--- DESCRIPTION OF THE TASK ---
The records appear below. Report how many of their lines contain the word "circle", giving the number alone.
======
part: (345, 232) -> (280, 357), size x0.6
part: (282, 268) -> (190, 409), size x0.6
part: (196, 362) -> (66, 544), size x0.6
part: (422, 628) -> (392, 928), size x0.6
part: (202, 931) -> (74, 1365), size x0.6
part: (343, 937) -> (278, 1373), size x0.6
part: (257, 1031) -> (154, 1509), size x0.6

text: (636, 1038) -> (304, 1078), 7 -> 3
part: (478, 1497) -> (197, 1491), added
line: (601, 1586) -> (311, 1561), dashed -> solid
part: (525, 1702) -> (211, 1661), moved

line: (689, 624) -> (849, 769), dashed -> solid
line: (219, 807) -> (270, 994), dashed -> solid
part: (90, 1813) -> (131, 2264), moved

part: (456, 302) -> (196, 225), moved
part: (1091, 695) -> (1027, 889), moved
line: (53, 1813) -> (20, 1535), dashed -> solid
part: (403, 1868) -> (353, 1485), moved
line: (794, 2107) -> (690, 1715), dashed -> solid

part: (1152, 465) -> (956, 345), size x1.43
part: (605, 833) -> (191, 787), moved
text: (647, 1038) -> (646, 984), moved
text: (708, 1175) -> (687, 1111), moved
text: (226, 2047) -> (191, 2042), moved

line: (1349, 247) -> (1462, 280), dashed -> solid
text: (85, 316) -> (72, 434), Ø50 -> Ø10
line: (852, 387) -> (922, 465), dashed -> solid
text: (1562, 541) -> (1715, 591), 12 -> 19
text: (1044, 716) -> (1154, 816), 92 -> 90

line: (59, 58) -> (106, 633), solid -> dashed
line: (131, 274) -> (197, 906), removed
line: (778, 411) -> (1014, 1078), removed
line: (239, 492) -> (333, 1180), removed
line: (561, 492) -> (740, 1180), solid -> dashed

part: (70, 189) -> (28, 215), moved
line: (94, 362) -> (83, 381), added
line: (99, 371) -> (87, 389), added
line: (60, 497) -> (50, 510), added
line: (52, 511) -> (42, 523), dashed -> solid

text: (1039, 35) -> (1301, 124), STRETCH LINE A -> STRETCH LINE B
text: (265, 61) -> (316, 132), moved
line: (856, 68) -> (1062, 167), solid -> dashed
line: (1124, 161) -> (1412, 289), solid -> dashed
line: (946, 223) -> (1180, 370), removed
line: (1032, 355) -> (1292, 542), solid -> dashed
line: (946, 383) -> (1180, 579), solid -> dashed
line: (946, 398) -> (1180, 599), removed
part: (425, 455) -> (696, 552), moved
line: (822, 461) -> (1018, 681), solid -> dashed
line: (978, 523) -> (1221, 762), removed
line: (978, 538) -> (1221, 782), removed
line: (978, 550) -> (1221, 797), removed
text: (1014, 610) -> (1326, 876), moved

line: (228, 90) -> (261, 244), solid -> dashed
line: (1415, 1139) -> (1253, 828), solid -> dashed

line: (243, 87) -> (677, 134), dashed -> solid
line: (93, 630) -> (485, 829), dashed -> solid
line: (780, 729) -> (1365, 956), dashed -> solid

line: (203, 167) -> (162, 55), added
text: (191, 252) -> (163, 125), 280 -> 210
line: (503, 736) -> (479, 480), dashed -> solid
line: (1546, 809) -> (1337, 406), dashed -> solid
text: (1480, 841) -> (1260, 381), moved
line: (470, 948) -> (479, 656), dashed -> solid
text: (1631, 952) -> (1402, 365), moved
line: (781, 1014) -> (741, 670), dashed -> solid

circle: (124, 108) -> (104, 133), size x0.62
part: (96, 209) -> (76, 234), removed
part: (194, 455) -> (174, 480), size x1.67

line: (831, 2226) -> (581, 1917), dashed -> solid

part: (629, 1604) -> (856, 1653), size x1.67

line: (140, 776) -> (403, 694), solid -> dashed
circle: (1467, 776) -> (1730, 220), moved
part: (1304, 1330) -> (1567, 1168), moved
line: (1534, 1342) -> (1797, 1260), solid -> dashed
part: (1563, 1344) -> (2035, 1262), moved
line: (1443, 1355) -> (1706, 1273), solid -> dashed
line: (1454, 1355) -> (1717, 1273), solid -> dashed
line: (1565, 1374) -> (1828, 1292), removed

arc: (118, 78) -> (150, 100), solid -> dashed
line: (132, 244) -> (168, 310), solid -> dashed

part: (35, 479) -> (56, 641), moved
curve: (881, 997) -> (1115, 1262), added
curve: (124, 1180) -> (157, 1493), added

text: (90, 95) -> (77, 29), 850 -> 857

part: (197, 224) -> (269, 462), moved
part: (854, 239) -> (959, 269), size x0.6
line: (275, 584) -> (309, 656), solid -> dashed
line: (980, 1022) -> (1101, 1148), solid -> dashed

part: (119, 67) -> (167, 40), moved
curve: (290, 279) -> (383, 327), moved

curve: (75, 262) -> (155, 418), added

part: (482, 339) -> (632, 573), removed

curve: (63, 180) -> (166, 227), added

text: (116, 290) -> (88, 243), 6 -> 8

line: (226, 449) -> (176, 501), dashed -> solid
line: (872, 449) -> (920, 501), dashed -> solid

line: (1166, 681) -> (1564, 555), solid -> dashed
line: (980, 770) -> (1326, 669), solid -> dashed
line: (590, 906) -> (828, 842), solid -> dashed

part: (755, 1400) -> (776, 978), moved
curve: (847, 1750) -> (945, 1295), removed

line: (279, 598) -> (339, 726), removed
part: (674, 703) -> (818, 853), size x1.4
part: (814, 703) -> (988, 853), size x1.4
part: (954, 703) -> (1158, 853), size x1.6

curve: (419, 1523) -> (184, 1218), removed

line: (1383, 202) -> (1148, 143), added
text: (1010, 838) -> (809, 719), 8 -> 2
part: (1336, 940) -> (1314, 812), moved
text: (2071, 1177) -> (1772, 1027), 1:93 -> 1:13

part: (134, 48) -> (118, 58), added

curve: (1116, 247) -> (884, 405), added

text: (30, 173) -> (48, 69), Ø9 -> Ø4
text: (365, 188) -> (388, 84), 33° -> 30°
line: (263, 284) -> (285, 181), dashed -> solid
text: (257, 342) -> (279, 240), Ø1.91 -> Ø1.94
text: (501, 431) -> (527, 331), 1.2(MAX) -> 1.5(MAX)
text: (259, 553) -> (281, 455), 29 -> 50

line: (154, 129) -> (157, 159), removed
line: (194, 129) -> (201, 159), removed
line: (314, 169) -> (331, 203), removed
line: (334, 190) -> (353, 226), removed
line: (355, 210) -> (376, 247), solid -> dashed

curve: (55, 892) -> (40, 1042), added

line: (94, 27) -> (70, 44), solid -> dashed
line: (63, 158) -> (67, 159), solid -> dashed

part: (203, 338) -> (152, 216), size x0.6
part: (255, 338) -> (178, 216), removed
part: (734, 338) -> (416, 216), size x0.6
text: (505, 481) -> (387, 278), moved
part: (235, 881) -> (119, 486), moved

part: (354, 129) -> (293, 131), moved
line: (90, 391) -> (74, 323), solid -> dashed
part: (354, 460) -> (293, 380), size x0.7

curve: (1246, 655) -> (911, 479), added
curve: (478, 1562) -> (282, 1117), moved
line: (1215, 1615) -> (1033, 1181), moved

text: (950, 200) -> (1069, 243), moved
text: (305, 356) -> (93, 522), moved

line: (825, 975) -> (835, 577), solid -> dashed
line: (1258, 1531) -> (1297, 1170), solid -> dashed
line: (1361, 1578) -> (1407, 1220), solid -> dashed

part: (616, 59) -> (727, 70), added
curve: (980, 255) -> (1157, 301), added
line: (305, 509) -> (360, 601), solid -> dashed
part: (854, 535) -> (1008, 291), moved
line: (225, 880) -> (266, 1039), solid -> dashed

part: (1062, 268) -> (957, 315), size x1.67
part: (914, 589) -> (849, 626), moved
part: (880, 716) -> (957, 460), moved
======
--- OUTPUT BELOW ---
2